Jesus is not unreasonable. Nor is he telling people not to honor their parents or their commitments or responsibilities.

In fact, he upholds honoring one's parents as God commands it. When asked, “What must I do to inherit eternal life?,” he responds, "You know the commandments, ‘You shall not commit adultery; you shall not kill; you shall not steal; you shall not bear false witness; honor your father and your mother.’” (Luke 18: 18, 20)

In this passage, Luke points out the contrast between the attitude of Jesus and that of the two who cannot follow him.

The passage begins, "When the days for Jesus' being taken up were fulfilled, he resolutely determined to journey to Jerusalem." Now is the time appointed by God for him to offer his life for allof all humanity.
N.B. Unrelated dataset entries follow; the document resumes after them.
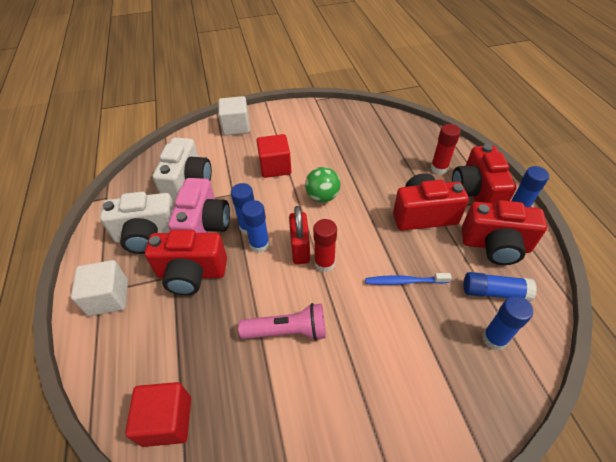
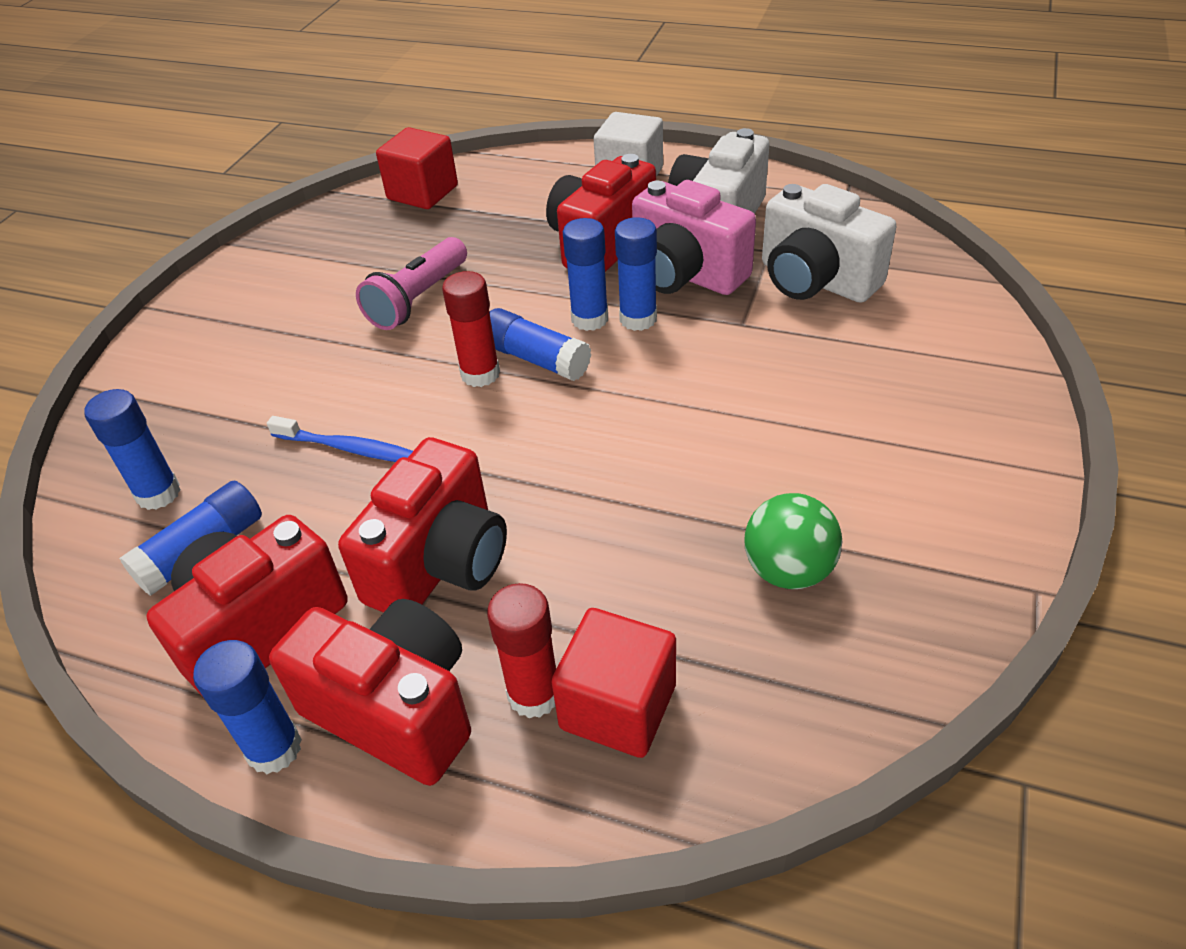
camera: 125 degrees right, 5 degrees down
(236, 127) = (977, 388): white cube -> none
(275, 167) = (777, 401): red cube -> red cube (618, 707)
(300, 249) = (536, 359): red padlock -> blue glue stick
(322, 197) = (629, 435): green ball -> green ball (788, 570)
(404, 281) = (349, 448): blue toothbrush -> blue toothbrush turned 75 degrees clockwise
He knows what awaits him in Jerusalem. More importantly, he knows what God plans for him and all of God's children. So, he resolutely determines to go and carry out that plan. He puts God first.

In contrast, the two people who cannot follow him puts themselves first. One says, "Let me go first..." And the other says similarly, "First, let me..." They put themselves and their plans first, not God or God's plan.

Jesus puts God first and determines to carry out God's plan. It is his response of love.

He, who died for his beloved now tells us, "You, go and proclaim the kingdom of God."

Let us ask God, "Lord, let me put you first. Let me put my brothers and sisters first. In so doing, may I proclaim your Kingdom of love and mercy."